South Carolina had 5,118,425 people as of April 1, 2020. The state grew by 10.7% from 2010, adding 493,041 people, according to the census data.
South Carolina added its seventh U.S. House seat in 2010 but was not one of the six states to gain an additional seat in Congress in 2020.
The Census Bureau only released state population data Monday. Breakdowns by race, gender and age as well as county-by-county and neighborhood figures will be released later.
Estimates over the past 10 years indicate much of South Carolina’s growth has come from people moving into the state, especially older residents who are retired or close to retirement.

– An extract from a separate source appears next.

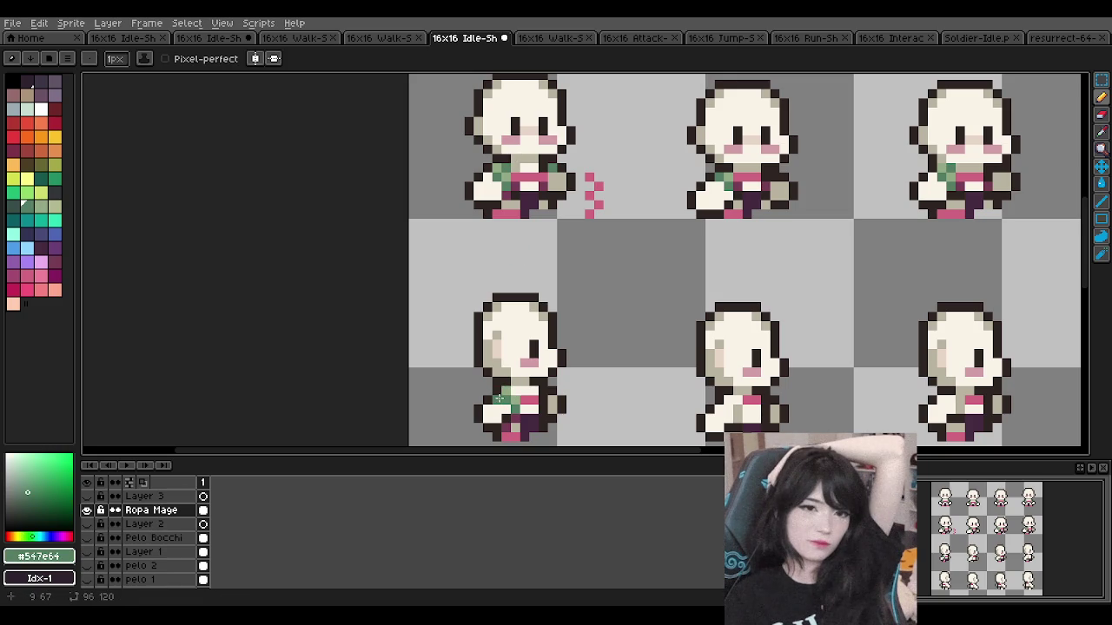
scroll(516, 316, down, 2)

The sharpest growth has happened along the coast, especially in Horry County and in York and Lancaster counties, just south of Charlotte, North Carolina.
The census data will be used to redraw borders for U.S. House, state Senate, state House and local districts.
South Carolina’s population was enough to move past Alabama’s 5 million people to become the 23rd most populous state in the U.S. Minnesota is the 22nd most populous state at 5.7 million people.
The U.S. census is conducted every 10 years, and South Carolina has added people in every decade since the first count in 1790. The smallest growth came in the decade during the Civil War when the state added 1,898 people.
South Carolina’s has grown by at least 10% in each decade 1980, when the state grew by 20.5% and topped 3 million people for the first time.